- **ZIEL A**
Gib den Abschnitt der Datensätze von ihrem Anfang bis einschließlich der Zeile mit "list *filter :INPUT" als JSON-Liste von Zeichenketten wieder, eine pro Zeile und ohne Leerzeilen.

Die Klimabilanz von Kuhmilch wird in den Medien stark diskutiert. Aus Klimaschutzgründen entscheiden sich Verbraucher für Milchalternativen. Das einfach hinzunehmen ist für Matthias Everinghoff aus dem Emsland keine Option. Er hält an seinem Standort 159 Milchkühe und möchte den positiven Nutzen der Milchwirtschaft in den Vordergrund rücken.
Betriebsspiegel:
·159 Milchkühe
· Milchleistung: 10.800 kg gleitender Durchschnitt der Herde
·114 ha Futterbaufläche
· Biogasanlage 75 kW und Photovoltaikanlage mit 57 kW
· Standort: Emsland
Was sagt die Klimabilanz?
Vor fünf Jahren hat Matthias Everinghoff bereits eine Klimabilanz erstellt. „Ich war einfach neugierig“, erzählt der Milcherzeuger. „Mir war klar, dass das Klima ein immer größeres Thema werden wird. Ich wollte wissen, wo ich mit meiner guten Milchleistung und der Biogasanlage stehe.“ Von der Landwirtschaftskammer Niedersachsen ließ er sich den CO2-Fußabdruck mit Hilfe des Klimabilanzierungstools TEKLa kostenlos ausrechnen.
Klimabilanzierung mit TEKLa – so funktioniert‘s:
Anhand von 15 Fragen werden betriebsspezifische Zahlen erfasst, die für die Klimabilanz von Relevanz sind. Diese reichen vom aktuellen Kuhbestand bis zum Energiegehalt der Grundfuttererträge und der Lagerung des Wirtschaftsdüngers.
Der Berechnung liegen aktuelle Forschungsergebnisse nach dem Vorbild der „Berechnungsstandards für einzelbetriebliche Klimabilanzen (BEK)“ zu Grunde. Sobald es neue Erkenntnisse gibt, wird die Berechnung angepasst. Die letzte Anpassung erfolgte im Herbst 2021.
Ein Hofrundgang, das Eintragen von ein paar betriebsspezifischen Zahlen und schon spuckte das Programm den CO2-Fußabdruck in g CO2e/kg ECM (energiekorrigierte Milch) aus. Das Ergebnis war schon damals überdurchschnittlich gut: 827 g CO2e/kg ECM. Im Durchschnitt liegt der Fußabdruck bei 1,1 kg CO2e/kg ECM in Deutschland und 2,4 kg CO2e/kg ECM in Europa. Grund für die gute Bilanz von Matthias Everinghoff waren unter anderem die Biogasanlage und eine gute Leistung seiner Herde.
Klimabilanz verbessert
Im Sommer 2022 lässt Matthias Everinghoff erneut eine Bilanz erstellen. Dafür ist extra Anke Paulsen von der Landwirtschaftskammer Niedersachsen zu ihm auf den Betrieb bekommen. Was hat sich in den fünf Jahren getan?

- **ROHDATEN**
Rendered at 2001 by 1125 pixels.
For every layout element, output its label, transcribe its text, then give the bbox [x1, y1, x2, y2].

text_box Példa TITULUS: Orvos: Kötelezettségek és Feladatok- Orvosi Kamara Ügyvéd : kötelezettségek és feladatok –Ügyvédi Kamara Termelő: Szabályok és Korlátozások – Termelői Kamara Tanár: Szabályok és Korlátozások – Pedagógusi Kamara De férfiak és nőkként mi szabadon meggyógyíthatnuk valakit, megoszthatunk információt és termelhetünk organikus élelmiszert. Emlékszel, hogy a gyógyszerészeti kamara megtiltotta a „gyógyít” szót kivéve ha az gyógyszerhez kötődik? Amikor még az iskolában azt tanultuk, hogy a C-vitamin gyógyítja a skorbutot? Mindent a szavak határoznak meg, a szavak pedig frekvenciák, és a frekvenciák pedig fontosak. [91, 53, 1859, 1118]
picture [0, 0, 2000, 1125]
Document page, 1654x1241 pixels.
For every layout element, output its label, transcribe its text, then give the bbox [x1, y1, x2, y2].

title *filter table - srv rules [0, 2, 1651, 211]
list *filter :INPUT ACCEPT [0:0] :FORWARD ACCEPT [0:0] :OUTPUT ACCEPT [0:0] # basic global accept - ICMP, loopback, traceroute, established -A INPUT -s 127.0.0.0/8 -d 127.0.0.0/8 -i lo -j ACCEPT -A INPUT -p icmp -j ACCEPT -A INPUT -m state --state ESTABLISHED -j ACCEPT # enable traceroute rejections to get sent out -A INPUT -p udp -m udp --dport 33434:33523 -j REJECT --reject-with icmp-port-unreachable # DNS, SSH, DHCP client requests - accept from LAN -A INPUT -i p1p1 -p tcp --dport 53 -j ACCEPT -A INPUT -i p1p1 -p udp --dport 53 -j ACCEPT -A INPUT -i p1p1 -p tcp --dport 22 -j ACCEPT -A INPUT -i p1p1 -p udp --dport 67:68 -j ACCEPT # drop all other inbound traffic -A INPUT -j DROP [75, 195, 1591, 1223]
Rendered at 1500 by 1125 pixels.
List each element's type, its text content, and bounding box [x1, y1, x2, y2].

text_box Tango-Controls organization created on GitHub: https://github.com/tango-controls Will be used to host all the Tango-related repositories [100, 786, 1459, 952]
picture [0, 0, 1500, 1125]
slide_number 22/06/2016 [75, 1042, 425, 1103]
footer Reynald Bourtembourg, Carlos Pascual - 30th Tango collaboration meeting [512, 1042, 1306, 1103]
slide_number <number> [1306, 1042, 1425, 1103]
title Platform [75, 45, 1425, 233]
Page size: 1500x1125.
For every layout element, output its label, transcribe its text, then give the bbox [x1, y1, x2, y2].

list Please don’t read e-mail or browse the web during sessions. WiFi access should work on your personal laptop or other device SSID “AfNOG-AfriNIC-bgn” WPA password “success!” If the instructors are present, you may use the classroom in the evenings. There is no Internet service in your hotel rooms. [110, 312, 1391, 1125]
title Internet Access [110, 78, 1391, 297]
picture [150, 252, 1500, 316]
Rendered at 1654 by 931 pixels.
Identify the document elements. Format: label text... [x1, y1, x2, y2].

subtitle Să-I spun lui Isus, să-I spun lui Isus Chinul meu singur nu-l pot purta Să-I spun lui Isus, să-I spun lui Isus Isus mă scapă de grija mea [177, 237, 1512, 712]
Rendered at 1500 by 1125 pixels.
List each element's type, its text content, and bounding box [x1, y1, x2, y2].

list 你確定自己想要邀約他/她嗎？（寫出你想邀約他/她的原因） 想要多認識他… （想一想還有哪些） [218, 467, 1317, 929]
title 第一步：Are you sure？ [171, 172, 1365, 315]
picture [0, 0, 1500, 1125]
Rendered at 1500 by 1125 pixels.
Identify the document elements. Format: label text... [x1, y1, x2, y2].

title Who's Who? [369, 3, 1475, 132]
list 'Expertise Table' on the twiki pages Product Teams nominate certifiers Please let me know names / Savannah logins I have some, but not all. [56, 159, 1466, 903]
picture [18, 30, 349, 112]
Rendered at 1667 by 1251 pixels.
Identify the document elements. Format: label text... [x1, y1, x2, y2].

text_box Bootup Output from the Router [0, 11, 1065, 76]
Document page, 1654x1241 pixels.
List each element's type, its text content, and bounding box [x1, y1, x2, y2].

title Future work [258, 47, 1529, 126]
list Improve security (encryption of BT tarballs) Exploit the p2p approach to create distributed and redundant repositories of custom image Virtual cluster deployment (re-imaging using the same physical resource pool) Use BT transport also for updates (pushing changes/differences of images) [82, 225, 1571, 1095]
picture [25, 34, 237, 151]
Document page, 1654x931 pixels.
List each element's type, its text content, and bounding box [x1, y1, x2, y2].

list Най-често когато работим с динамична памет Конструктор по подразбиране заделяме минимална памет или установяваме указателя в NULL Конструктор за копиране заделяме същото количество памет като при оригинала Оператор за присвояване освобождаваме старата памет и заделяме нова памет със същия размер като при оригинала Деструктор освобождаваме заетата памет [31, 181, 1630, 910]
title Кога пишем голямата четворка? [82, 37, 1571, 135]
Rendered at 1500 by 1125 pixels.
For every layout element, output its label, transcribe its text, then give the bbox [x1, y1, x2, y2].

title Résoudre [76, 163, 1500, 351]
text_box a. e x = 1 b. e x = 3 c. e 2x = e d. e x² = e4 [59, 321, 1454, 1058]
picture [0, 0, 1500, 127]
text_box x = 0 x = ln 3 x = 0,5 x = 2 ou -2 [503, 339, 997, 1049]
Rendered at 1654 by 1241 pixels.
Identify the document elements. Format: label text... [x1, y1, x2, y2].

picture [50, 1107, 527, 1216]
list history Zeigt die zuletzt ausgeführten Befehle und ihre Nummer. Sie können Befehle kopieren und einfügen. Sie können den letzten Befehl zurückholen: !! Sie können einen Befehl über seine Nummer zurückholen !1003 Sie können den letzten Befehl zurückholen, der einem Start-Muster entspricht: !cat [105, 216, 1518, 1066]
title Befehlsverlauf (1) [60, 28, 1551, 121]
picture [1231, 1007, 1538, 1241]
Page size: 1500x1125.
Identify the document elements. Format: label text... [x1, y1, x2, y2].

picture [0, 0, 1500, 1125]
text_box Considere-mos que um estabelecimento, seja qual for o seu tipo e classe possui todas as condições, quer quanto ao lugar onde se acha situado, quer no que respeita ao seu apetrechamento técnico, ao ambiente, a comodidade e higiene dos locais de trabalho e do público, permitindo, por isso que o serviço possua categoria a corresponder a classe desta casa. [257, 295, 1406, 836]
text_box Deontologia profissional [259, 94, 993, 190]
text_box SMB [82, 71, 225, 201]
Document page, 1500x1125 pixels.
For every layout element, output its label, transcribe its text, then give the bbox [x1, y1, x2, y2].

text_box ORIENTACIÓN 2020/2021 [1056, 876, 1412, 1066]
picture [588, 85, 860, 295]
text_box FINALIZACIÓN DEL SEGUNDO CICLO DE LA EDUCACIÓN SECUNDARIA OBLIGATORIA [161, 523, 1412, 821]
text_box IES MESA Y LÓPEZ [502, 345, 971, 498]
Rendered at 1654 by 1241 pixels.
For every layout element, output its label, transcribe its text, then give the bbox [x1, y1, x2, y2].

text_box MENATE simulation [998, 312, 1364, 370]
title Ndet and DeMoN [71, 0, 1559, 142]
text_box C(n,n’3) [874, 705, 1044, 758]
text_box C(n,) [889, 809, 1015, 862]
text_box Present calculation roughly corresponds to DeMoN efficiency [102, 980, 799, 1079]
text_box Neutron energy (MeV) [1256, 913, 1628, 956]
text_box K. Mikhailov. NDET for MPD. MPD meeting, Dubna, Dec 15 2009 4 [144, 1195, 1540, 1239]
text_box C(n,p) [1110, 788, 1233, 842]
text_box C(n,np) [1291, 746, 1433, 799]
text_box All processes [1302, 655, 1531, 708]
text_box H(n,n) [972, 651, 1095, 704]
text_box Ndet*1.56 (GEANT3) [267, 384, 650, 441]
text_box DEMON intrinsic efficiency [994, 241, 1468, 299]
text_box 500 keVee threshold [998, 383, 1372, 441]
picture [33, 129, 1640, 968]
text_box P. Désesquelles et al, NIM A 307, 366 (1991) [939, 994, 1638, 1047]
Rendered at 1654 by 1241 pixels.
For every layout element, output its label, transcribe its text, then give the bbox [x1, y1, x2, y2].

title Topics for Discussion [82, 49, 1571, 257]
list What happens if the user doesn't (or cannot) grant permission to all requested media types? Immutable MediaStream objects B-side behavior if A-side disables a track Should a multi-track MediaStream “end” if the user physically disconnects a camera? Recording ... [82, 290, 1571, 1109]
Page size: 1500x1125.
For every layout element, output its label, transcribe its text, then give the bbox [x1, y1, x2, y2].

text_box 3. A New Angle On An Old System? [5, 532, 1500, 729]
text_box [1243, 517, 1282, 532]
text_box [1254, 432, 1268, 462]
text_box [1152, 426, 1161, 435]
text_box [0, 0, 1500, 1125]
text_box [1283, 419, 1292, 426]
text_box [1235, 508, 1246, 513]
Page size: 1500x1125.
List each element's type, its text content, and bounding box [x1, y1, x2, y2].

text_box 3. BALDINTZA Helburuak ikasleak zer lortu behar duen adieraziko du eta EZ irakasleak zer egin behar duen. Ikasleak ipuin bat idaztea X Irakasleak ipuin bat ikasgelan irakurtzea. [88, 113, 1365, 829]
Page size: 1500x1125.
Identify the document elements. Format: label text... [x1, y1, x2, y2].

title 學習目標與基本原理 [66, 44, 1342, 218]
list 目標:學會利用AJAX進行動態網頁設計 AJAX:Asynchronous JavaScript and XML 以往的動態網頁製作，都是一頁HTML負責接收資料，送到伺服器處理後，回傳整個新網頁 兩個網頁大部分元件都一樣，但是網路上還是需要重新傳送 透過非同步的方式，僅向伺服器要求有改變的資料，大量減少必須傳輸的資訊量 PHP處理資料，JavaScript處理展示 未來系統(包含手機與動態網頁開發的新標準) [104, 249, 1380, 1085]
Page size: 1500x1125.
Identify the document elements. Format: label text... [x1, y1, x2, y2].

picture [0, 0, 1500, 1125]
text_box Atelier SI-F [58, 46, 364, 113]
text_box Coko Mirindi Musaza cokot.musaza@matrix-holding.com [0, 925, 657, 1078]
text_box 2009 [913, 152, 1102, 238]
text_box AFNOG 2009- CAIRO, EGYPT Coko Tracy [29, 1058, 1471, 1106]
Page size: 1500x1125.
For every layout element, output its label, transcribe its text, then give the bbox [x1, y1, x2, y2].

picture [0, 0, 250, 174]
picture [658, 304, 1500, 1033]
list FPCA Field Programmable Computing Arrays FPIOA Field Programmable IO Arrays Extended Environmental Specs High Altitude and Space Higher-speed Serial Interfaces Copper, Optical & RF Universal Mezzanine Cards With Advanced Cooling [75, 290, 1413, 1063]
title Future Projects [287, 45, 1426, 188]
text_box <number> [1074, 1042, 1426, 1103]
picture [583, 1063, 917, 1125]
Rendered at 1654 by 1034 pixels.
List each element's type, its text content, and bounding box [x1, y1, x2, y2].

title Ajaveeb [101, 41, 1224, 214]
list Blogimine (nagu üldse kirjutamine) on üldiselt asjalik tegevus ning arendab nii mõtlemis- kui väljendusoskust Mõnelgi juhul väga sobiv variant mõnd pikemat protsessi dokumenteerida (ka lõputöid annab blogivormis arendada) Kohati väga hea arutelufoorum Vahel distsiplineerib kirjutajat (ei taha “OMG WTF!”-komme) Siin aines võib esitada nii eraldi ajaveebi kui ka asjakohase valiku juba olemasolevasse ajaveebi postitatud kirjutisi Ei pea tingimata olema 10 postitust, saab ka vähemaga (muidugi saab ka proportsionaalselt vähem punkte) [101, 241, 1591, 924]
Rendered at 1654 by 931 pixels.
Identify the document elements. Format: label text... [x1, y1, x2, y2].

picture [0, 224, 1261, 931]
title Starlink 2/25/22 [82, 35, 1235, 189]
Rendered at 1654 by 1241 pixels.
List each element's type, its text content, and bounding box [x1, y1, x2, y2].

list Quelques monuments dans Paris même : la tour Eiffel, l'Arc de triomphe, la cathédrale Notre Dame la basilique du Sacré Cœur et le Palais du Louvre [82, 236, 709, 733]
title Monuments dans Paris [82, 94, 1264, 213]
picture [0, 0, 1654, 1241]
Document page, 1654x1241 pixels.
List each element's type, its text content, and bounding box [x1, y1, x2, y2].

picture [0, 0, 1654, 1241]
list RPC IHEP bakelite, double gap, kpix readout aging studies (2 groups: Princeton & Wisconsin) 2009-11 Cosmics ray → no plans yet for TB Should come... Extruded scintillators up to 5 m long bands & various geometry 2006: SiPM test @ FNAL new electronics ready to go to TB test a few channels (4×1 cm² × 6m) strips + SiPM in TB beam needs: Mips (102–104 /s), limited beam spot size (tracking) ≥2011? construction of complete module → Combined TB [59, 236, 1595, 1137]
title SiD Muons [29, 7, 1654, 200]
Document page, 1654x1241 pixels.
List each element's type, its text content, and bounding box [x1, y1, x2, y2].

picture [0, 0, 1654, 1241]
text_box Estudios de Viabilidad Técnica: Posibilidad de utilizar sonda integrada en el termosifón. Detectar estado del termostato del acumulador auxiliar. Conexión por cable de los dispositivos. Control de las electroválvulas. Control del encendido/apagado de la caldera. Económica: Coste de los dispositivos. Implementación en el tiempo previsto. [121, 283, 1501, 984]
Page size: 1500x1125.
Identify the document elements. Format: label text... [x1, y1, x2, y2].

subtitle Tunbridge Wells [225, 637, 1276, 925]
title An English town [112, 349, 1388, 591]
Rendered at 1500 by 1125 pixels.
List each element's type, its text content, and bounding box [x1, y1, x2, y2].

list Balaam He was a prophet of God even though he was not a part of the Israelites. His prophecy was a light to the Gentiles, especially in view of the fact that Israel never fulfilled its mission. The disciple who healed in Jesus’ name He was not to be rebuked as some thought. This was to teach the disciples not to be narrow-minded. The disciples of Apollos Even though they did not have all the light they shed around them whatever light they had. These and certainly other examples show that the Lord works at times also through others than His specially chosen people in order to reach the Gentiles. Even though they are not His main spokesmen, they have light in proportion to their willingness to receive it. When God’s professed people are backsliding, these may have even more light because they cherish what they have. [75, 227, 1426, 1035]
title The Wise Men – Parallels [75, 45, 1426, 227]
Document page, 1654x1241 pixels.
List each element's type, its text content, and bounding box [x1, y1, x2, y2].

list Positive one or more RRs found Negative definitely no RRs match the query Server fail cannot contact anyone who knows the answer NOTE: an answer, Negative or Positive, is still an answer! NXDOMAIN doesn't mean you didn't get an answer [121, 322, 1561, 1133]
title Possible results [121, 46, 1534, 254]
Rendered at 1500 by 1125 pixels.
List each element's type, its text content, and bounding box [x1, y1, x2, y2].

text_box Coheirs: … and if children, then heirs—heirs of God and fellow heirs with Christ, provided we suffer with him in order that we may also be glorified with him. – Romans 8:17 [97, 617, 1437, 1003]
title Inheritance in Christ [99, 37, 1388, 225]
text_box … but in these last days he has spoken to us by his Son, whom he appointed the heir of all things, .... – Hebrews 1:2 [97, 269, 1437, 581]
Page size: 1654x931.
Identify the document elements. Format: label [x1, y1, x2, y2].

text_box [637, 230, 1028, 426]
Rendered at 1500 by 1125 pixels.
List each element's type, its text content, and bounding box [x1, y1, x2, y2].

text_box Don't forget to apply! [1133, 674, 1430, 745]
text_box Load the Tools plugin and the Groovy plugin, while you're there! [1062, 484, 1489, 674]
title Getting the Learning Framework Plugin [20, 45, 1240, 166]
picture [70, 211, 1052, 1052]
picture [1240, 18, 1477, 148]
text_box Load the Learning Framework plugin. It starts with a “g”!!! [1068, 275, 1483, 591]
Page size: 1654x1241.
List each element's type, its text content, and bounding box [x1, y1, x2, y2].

- **ZIEL B**
Nenne sämtliche Angaben, die der Betriebsspiegel im Text zur Klimabilanz von Kuhmilch aufführt.

- **MUSTERLÖSUNG A**
[
  "Rendered at 2001 by 1125 pixels.",
  "For every layout element, output its label, transcribe its text, then give the bbox [x1, y1, x2, y2].",
  "text_box Példa TITULUS: Orvos: Kötelezettségek és Feladatok- Orvosi Kamara Ügyvéd : kötelezettségek és feladatok –Ügyvédi Kamara Termelő: Szabályok és Korlátozások – Termelői Kamara Tanár: Szabályok és Korlátozások – Pedagógusi Kamara De férfiak és nőkként mi szabadon meggyógyíthatnuk valakit, megoszthatunk információt és termelhetünk organikus élelmiszert. Emlékszel, hogy a gyógyszerészeti kamara megtiltotta a „gyógyít” szót kivéve ha az gyógyszerhez kötődik? Amikor még az iskolában azt tanultuk, hogy a C-vitamin gyógyítja a skorbutot? Mindent a szavak határoznak meg, a szavak pedig frekvenciák, és a frekvenciák pedig fontosak. [91, 53, 1859, 1118]",
  "picture [0, 0, 2000, 1125]",
  "Document page, 1654x1241 pixels.",
  "For every layout element, output its label, transcribe its text, then give the bbox [x1, y1, x2, y2].",
  "title *filter table - srv rules [0, 2, 1651, 211]",
  "list *filter :INPUT ACCEPT [0:0] :FORWARD ACCEPT [0:0] :OUTPUT ACCEPT [0:0] # basic global accept - ICMP, loopback, traceroute, established -A INPUT -s 127.0.0.0/8 -d 127.0.0.0/8 -i lo -j ACCEPT -A INPUT -p icmp -j ACCEPT -A INPUT -m state --state ESTABLISHED -j ACCEPT # enable traceroute rejections to get sent out -A INPUT -p udp -m udp --dport 33434:33523 -j REJECT --reject-with icmp-port-unreachable # DNS, SSH, DHCP client requests - accept from LAN -A INPUT -i p1p1 -p tcp --dport 53 -j ACCEPT -A INPUT -i p1p1 -p udp --dport 53 -j ACCEPT -A INPUT -i p1p1 -p tcp --dport 22 -j ACCEPT -A INPUT -i p1p1 -p udp --dport 67:68 -j ACCEPT # drop all other inbound traffic -A INPUT -j DROP [75, 195, 1591, 1223]"
]

- **MUSTERLÖSUNG B**
- 159 Milchkühe
- Milchleistung: 10.800 kg gleitender Durchschnitt der Herde
- 114 ha Futterbaufläche
- Biogasanlage 75 kW und Photovoltaikanlage mit 57 kW
- Standort: Emsland